--- START Data rows ---

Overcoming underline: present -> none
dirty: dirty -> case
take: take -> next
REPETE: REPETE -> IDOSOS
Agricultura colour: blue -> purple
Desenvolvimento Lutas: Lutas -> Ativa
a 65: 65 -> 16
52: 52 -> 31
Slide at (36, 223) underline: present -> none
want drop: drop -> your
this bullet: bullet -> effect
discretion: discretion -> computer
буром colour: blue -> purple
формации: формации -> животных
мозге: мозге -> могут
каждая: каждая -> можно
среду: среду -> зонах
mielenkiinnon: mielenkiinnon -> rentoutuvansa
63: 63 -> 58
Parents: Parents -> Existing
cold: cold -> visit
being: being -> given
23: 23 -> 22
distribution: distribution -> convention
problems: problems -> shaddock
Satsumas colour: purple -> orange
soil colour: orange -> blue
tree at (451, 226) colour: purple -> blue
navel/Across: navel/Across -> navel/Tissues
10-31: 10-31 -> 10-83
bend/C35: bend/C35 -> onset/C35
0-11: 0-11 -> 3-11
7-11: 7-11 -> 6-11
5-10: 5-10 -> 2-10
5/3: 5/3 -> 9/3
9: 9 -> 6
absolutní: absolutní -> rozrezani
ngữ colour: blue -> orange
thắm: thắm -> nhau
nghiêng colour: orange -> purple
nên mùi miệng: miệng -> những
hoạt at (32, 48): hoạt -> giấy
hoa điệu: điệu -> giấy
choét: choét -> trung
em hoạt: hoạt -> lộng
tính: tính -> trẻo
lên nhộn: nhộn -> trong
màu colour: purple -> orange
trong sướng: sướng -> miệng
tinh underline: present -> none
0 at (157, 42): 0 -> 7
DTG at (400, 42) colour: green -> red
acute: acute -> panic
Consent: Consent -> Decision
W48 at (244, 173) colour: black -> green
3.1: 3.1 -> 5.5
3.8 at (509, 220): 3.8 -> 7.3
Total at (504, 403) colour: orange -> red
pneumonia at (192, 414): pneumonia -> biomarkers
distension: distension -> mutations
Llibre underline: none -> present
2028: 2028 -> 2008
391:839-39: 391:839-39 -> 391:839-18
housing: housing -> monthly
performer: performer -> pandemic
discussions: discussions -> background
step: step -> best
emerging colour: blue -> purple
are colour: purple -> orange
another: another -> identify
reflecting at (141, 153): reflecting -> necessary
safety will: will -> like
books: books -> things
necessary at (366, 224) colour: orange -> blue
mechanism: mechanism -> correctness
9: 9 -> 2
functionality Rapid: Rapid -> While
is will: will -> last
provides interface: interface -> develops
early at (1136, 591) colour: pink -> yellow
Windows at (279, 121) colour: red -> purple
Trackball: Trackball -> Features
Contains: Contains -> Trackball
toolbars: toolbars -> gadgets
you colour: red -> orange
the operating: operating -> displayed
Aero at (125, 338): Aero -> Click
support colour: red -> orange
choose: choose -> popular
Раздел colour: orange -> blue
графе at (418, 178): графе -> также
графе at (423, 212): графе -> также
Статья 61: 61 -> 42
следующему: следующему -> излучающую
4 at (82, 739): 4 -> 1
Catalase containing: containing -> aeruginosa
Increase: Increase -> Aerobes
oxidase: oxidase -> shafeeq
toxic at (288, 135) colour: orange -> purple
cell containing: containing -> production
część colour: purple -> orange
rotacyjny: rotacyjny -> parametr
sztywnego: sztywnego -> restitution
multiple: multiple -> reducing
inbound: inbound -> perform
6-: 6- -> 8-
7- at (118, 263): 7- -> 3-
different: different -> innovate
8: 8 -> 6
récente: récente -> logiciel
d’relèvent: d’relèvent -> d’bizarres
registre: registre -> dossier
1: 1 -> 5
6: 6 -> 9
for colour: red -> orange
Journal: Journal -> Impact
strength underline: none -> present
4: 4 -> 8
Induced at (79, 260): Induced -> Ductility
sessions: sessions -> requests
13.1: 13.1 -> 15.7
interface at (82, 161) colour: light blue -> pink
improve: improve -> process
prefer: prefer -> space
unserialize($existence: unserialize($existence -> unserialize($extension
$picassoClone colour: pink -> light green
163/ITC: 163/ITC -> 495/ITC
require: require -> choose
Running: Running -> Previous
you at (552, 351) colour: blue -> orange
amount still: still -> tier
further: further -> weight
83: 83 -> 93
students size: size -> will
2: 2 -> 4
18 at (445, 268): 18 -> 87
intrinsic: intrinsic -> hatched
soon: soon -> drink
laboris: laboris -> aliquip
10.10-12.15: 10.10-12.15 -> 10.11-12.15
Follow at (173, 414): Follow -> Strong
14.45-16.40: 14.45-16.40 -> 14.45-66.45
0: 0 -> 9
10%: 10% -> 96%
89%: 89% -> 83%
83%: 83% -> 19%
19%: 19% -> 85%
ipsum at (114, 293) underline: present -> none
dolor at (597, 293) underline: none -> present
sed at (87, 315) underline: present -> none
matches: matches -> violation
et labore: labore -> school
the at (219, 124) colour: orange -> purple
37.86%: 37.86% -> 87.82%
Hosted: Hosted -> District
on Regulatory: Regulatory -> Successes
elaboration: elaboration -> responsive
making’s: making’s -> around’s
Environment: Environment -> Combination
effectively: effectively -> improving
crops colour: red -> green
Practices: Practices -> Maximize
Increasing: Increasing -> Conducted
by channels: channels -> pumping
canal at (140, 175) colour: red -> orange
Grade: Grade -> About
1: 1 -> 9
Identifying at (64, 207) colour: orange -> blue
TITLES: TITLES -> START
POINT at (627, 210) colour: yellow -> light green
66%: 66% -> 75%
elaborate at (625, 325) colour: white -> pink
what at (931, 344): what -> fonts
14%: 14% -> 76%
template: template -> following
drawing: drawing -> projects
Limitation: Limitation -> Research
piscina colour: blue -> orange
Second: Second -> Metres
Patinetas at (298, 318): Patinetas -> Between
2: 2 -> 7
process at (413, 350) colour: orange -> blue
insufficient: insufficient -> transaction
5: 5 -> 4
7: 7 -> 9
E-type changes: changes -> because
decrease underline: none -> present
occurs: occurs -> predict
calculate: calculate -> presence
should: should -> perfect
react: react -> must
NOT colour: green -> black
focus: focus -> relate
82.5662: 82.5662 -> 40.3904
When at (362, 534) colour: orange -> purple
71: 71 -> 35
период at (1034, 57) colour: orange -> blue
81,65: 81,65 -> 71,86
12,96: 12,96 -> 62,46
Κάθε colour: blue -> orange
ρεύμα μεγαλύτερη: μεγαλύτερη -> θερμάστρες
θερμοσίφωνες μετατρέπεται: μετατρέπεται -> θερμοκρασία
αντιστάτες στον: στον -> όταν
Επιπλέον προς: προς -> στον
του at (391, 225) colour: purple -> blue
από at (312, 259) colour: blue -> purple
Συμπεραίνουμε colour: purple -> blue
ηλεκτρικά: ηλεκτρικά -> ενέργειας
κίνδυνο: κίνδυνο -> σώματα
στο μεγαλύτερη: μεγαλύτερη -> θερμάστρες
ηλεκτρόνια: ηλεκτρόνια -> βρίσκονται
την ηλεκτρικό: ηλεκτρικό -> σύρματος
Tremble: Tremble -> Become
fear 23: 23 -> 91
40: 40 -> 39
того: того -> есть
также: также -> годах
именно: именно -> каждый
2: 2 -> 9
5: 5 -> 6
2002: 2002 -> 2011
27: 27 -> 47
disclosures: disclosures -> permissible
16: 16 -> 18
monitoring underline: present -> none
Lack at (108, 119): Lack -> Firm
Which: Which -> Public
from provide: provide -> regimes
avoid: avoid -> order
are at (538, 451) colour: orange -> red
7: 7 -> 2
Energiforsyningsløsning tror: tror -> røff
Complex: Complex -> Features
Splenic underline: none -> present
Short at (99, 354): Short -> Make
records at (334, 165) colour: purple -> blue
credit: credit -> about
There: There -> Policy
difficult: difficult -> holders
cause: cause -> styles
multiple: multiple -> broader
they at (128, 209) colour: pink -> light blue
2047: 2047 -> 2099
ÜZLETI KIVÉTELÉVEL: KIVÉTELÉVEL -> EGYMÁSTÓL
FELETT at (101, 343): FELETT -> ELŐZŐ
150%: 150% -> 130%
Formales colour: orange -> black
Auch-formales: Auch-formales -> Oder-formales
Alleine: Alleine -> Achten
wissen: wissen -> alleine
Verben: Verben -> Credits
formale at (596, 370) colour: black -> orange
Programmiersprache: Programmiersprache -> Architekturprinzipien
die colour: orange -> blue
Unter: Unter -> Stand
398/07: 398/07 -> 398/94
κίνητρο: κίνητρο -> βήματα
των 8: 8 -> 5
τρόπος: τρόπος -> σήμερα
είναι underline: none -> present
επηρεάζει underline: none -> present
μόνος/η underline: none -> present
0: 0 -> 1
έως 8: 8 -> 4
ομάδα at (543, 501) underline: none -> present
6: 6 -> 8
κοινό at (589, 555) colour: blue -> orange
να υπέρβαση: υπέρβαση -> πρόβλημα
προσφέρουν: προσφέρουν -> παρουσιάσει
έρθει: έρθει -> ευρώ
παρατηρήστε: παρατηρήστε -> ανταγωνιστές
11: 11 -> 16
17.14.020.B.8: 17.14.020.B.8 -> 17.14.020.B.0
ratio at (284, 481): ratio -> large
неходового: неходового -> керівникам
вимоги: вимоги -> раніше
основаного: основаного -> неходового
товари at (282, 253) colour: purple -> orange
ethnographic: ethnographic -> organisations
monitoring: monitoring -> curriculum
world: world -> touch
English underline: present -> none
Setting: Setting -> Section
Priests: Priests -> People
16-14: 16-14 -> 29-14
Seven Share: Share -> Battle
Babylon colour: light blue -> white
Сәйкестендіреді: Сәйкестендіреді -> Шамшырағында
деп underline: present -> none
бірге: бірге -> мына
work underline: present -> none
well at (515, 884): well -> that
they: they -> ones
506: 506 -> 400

--- END Data rows ---

*What you will do:* Copy out the rows word for word, from the first one through the one that contains "trong sướng: sướng -> miệng", both included.

*The response:*
Overcoming underline: present -> none
dirty: dirty -> case
take: take -> next
REPETE: REPETE -> IDOSOS
Agricultura colour: blue -> purple
Desenvolvimento Lutas: Lutas -> Ativa
a 65: 65 -> 16
52: 52 -> 31
Slide at (36, 223) underline: present -> none
want drop: drop -> your
this bullet: bullet -> effect
discretion: discretion -> computer
буром colour: blue -> purple
формации: формации -> животных
мозге: мозге -> могут
каждая: каждая -> можно
среду: среду -> зонах
mielenkiinnon: mielenkiinnon -> rentoutuvansa
63: 63 -> 58
Parents: Parents -> Existing
cold: cold -> visit
being: being -> given
23: 23 -> 22
distribution: distribution -> convention
problems: problems -> shaddock
Satsumas colour: purple -> orange
soil colour: orange -> blue
tree at (451, 226) colour: purple -> blue
navel/Across: navel/Across -> navel/Tissues
10-31: 10-31 -> 10-83
bend/C35: bend/C35 -> onset/C35
0-11: 0-11 -> 3-11
7-11: 7-11 -> 6-11
5-10: 5-10 -> 2-10
5/3: 5/3 -> 9/3
9: 9 -> 6
absolutní: absolutní -> rozrezani
ngữ colour: blue -> orange
thắm: thắm -> nhau
nghiêng colour: orange -> purple
nên mùi miệng: miệng -> những
hoạt at (32, 48): hoạt -> giấy
hoa điệu: điệu -> giấy
choét: choét -> trung
em hoạt: hoạt -> lộng
tính: tính -> trẻo
lên nhộn: nhộn -> trong
màu colour: purple -> orange
trong sướng: sướng -> miệng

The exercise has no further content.